Evaluation playbook

Test, compare, and improve model outputs.

Evaluations help you verify that model responses match your style, accuracy, and safety expectations. This playbook shows how to build simple evals using the Luntrex API and your own test set.

When to use evals

Switching models and validating quality before a rollout.
Testing prompt changes against a representative sample set.
Tracking regressions in accuracy, tone, or safety over time.

Step 1: Define a task + rubric

Create a clear objective and a scoring rubric. Keep it simple at first.

{
  "task": "Categorize support tickets into Hardware, Software, or Other",
  "rubric": "Output must be exactly one of: Hardware, Software, Other"
}

Step 2: Build a test set

Prepare a JSONL file with input + expected output.

{ "ticket_text": "My monitor won't turn on", "expected_label": "Hardware" }
{ "ticket_text": "Can't log into the app", "expected_label": "Software" }
{ "ticket_text": "Best restaurants in Dhaka?", "expected_label": "Other" }

Step 3: Run your eval with Luntrex

Loop through your dataset and send each test case to Luntrex using the unified API.

curl https://luntrex.com/api/v1/chat/completions \
  -H "Authorization: Bearer YOUR_LUNTREX_KEY" \
  -H "Content-Type: application/json" \
  -d '{
    "model": "openai/gpt-4.1",
    "messages": [
      { "role": "system", "content": "Categorize the ticket into Hardware, Software, or Other." },
      { "role": "user", "content": "My monitor won''t turn on." }
    ]
  }'

Analyze results

Compare the model output to your expected label.
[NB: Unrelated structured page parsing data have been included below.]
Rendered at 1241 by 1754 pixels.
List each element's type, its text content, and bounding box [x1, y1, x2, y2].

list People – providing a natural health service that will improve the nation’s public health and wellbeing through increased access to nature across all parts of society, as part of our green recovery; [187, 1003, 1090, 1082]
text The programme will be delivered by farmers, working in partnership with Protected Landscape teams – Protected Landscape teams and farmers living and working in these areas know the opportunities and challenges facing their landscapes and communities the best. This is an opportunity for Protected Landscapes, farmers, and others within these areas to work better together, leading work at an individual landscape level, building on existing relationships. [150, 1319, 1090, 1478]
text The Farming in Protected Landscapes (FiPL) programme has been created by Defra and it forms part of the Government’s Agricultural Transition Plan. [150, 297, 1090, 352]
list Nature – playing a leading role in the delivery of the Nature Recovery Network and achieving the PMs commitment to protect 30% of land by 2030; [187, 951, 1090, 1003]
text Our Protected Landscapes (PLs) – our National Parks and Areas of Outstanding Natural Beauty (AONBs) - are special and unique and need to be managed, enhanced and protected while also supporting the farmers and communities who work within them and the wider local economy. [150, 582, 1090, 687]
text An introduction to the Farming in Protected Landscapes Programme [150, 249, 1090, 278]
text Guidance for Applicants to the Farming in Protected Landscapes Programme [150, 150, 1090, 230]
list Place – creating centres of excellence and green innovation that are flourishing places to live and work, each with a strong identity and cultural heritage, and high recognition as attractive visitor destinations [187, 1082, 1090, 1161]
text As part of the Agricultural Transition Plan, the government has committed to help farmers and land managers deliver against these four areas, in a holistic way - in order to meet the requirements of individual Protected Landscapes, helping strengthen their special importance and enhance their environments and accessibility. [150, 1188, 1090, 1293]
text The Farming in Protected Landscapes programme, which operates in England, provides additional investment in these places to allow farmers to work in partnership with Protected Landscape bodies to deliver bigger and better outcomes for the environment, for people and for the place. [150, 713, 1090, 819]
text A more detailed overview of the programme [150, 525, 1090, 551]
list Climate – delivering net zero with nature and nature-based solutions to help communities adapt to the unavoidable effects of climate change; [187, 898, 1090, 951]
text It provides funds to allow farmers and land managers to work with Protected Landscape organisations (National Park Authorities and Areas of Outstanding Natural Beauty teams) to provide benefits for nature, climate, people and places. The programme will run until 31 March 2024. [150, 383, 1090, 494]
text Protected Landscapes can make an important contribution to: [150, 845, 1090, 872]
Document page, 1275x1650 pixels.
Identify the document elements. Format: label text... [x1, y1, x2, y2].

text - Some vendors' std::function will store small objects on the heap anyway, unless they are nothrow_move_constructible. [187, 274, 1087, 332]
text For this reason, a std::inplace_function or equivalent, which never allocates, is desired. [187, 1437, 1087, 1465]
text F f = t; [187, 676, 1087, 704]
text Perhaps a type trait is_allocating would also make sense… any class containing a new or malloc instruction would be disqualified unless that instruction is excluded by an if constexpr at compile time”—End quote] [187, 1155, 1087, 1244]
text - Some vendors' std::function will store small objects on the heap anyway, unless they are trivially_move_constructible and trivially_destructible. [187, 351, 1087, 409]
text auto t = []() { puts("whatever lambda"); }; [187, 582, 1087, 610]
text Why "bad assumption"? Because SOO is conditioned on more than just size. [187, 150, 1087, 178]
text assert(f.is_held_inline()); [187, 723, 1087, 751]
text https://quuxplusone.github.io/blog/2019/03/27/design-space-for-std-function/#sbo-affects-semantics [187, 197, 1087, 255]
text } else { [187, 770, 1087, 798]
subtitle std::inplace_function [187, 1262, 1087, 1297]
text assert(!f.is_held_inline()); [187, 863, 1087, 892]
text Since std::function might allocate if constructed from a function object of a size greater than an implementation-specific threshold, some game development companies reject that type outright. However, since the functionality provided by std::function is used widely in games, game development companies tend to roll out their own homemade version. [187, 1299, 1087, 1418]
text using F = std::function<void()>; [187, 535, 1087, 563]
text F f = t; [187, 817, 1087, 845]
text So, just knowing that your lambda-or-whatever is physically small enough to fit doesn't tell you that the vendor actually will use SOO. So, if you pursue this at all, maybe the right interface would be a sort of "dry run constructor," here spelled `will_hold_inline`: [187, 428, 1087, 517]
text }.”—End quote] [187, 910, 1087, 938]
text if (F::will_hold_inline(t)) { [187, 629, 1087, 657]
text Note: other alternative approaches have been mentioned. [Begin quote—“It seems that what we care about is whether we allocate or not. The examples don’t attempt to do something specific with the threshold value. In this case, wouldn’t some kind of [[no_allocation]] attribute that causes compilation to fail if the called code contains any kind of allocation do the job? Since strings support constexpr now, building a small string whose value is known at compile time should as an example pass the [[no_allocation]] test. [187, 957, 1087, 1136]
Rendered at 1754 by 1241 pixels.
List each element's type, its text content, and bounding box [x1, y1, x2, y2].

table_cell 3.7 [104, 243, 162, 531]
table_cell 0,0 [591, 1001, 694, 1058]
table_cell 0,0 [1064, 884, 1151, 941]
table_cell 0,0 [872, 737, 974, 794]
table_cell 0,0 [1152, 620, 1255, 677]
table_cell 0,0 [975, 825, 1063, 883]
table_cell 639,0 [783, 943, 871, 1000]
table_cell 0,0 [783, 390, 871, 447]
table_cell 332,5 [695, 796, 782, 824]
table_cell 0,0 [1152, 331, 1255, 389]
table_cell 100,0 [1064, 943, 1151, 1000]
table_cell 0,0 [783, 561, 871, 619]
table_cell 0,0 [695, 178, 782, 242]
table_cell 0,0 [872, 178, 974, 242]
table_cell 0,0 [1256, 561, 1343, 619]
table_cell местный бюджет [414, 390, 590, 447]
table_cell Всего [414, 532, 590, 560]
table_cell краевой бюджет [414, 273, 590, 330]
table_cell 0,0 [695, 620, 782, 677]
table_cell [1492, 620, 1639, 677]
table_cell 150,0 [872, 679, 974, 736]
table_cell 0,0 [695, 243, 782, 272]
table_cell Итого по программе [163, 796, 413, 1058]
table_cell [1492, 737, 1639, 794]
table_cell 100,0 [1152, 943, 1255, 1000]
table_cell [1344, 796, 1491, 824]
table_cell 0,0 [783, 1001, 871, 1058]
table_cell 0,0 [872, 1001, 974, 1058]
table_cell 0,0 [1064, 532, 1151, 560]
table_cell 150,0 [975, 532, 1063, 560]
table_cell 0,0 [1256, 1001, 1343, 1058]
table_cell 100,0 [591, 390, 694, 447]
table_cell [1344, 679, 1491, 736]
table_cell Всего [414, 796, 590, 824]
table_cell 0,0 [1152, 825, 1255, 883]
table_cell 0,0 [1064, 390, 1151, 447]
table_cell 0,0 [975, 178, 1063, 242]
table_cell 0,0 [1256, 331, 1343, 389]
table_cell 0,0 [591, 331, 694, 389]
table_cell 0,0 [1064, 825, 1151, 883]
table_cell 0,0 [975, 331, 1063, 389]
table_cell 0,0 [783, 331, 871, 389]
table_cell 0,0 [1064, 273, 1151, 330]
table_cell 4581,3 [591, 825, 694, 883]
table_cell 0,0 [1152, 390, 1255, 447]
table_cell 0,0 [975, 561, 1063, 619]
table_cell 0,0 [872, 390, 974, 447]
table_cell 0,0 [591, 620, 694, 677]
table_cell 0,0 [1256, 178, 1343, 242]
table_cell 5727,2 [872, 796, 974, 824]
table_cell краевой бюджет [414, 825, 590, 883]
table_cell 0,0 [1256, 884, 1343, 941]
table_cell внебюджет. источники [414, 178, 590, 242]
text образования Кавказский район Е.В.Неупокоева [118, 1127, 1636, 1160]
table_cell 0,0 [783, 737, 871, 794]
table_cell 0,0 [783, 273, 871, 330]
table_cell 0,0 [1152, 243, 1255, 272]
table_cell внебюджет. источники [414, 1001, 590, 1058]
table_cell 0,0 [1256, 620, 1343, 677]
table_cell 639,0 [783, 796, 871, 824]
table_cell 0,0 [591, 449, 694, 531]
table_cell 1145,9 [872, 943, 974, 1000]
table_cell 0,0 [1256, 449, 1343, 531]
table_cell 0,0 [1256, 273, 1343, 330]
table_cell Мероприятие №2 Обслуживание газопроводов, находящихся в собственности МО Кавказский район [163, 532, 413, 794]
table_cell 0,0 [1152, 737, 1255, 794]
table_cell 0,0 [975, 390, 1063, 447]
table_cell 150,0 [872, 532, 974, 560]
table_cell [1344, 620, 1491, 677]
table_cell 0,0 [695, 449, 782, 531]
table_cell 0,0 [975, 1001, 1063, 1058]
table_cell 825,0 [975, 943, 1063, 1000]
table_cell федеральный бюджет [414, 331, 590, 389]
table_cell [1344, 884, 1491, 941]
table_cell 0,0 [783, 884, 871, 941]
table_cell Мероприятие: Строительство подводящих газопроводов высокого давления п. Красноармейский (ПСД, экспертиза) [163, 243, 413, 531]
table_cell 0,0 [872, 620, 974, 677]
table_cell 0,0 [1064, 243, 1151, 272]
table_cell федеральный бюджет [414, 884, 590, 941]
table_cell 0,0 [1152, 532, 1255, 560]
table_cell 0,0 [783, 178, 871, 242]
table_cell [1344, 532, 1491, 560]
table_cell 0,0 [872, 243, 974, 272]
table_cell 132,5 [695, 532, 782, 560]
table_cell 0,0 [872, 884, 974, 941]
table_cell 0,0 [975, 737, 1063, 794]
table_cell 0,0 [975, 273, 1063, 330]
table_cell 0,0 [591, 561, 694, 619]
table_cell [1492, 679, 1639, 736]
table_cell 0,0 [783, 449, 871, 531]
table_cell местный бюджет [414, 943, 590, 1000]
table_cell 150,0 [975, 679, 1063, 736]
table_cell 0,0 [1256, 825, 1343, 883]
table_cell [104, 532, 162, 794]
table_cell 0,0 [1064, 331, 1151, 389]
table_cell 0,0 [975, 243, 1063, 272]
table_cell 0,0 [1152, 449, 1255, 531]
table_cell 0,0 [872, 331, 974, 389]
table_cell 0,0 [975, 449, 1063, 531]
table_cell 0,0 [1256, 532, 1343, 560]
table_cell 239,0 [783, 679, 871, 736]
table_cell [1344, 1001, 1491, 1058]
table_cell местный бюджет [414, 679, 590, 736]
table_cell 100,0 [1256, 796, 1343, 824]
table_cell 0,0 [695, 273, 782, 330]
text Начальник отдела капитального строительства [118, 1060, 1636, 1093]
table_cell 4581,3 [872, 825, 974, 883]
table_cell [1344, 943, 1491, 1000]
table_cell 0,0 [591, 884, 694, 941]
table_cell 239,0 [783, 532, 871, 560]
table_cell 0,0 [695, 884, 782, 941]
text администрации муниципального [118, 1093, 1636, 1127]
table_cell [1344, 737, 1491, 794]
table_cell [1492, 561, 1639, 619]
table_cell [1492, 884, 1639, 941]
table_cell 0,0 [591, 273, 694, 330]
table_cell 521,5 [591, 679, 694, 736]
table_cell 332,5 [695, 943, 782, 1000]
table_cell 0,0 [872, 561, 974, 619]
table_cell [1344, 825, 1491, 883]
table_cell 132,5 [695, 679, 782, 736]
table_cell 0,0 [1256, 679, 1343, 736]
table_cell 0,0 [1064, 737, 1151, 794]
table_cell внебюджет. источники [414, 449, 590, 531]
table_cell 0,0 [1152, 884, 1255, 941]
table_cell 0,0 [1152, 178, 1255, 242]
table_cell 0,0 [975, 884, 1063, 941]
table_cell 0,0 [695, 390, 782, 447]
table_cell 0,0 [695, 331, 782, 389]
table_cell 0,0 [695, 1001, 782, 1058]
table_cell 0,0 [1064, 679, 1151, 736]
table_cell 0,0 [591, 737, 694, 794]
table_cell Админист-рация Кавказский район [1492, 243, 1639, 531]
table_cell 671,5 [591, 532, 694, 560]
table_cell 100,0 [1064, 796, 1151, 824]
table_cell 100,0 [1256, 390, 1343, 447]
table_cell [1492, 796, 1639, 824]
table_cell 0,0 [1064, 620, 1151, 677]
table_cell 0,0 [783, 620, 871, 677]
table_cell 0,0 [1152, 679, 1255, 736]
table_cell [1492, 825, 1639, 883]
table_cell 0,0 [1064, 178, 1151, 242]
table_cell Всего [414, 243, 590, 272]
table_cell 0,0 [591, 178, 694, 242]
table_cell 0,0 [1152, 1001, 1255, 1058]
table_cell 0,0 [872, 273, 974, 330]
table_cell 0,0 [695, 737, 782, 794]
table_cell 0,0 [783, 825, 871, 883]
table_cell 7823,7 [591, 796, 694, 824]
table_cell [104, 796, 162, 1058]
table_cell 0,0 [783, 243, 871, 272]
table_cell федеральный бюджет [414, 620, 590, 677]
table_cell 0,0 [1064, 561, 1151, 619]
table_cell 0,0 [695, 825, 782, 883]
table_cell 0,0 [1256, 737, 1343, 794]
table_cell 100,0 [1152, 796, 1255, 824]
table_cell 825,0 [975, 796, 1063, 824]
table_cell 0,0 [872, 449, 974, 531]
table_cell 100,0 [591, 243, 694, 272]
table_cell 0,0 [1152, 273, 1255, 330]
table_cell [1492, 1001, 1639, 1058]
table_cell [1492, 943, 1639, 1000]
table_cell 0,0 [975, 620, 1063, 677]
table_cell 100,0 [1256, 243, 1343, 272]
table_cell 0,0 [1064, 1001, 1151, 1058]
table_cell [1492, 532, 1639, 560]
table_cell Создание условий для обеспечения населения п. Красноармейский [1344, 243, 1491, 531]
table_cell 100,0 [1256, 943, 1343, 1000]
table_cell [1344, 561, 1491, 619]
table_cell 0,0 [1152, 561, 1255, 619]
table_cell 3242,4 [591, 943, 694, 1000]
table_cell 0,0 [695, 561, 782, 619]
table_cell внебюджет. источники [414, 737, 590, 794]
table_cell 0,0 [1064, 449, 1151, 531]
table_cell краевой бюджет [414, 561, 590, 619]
Track pass/fail rates and examples.

Start with 20-50 samples, then expand.
Log failures to refine prompts or switch models.
Run weekly to detect regressions.

Best practices

Keep prompts deterministic during evals (temperature 0-0.3).
Use the same dataset across models for fair comparisons.
Track latency + cost alongside quality for a full picture.

Optional: Automate weekly runs

Schedule a weekly job that runs your eval suite and writes a summary report. This can feed your internal dashboards or model comparison pages.